Data provided:
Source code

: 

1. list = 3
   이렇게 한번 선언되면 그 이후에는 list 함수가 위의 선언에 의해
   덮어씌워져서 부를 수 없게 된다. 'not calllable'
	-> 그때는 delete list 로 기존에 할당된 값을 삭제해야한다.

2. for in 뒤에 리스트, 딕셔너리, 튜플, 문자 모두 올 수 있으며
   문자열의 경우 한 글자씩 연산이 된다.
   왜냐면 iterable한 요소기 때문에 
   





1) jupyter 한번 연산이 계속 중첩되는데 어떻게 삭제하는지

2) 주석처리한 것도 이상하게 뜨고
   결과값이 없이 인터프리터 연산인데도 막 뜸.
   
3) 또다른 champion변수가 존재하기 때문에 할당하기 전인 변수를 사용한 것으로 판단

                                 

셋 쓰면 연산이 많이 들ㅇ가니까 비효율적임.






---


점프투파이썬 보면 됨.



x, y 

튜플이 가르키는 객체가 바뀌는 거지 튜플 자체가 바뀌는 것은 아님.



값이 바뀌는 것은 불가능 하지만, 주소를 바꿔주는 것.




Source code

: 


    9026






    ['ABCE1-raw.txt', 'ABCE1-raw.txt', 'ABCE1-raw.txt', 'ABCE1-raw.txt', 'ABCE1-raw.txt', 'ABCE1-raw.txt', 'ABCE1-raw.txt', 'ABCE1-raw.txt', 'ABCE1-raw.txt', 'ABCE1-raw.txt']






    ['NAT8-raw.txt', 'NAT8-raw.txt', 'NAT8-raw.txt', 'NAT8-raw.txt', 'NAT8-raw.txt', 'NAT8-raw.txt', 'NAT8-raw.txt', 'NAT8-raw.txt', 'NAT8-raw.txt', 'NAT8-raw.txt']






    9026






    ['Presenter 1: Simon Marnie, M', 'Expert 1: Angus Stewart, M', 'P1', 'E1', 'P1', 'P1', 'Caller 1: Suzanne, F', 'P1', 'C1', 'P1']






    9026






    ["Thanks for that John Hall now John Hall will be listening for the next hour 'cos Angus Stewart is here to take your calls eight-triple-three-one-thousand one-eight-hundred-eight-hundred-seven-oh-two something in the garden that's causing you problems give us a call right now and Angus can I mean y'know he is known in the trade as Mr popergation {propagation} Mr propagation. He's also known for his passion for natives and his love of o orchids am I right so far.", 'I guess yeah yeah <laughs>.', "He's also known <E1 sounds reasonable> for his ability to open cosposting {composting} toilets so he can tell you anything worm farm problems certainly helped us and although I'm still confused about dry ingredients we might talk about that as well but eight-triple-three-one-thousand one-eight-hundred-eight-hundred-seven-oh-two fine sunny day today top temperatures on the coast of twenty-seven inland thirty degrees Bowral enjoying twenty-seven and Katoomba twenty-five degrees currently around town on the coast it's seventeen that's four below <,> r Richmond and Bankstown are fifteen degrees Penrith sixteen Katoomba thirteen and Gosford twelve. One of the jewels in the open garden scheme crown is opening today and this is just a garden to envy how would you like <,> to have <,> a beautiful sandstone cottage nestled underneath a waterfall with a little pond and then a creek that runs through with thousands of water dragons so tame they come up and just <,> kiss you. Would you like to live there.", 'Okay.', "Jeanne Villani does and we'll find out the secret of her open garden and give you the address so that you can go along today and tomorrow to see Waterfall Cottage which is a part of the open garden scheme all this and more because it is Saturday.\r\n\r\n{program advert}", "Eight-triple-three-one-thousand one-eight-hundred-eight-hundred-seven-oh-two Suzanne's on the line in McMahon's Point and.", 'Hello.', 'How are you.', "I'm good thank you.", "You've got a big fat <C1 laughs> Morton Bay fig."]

What the task requires: For the material above, reproduce exactly the lines from the line with "-> 그때는 delete list 로 기존에 할당된 값을 삭제해야한다." to the line with "3) 또다른 champion변수가", inclusive, and exclude all others.

Expected output:
	-> 그때는 delete list 로 기존에 할당된 값을 삭제해야한다.

2. for in 뒤에 리스트, 딕셔너리, 튜플, 문자 모두 올 수 있으며
   문자열의 경우 한 글자씩 연산이 된다.
   왜냐면 iterable한 요소기 때문에 
   





1) jupyter 한번 연산이 계속 중첩되는데 어떻게 삭제하는지

2) 주석처리한 것도 이상하게 뜨고
   결과값이 없이 인터프리터 연산인데도 막 뜸.
   
3) 또다른 champion변수가 존재하기 때문에 할당하기 전인 변수를 사용한 것으로 판단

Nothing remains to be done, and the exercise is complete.